Creating Global plan • Generating global plan is similar to constructing a daily plan from individual E-R fragments. • Hereto operators MatchE and EnrichE are used.
Step 3: Maintaining and Expanding • The Top-down, compositional and incremental approach makes maintaining the portal relatively easy. • The main assumption is that relevance of data sources changes very slowly over time and new data sources would be mentioned within the community in certain sources. • In expanding, we add new relevant data sources. • Approach used for finding new sources is to look for them only at certain locations (e.g. looking for conference announcements at DBWorld.)
CIMPLE Workbench • This workbench consists of an initial portal “shell” (with many built-in administrative controls,) a methodology on populating the shell, a set of operator implementations, and a set of plan optimizers. • The workbench facilitates easy and quick development since a portal builder can make use of built-in facilities. • Workbench provides implementations of operators and also gives facility for builders to have their own implementations.
Case Study: DBLife • DBLife is a structured community portal for the database community. • It was developed as a proof of concept for developing community portals using the top-down approach and the CIMPLE workbench. • Portal is a proof of development of SWCP achieving high accuracy with current set of relatively simple operations.
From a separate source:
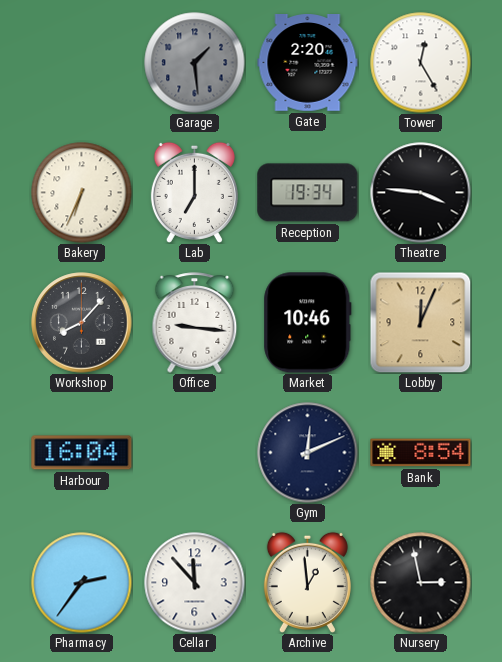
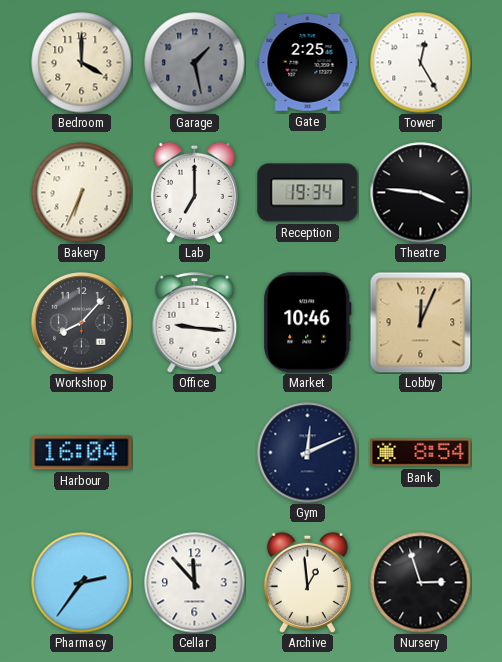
Bedroom: none -> 4:00
Garage: 1:29 -> 1:28
Gate: 2:20 -> 2:25
Nursery: 2:58 -> 2:57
Conclusion & Future Work • Experience with developing DBLife suggests that this approach can effectively exploit common characteristics of Web communities to build portals quickly and accurately using simple extraction/integration operators, and to evolve them over time efficiently with little human effort. • Still a lot of research problems need to be studied: • How to develop a better compositional framework? • How to make such a framework as declarative as possible? • What technologies (XML, relational, etc) need to be used to store portal data?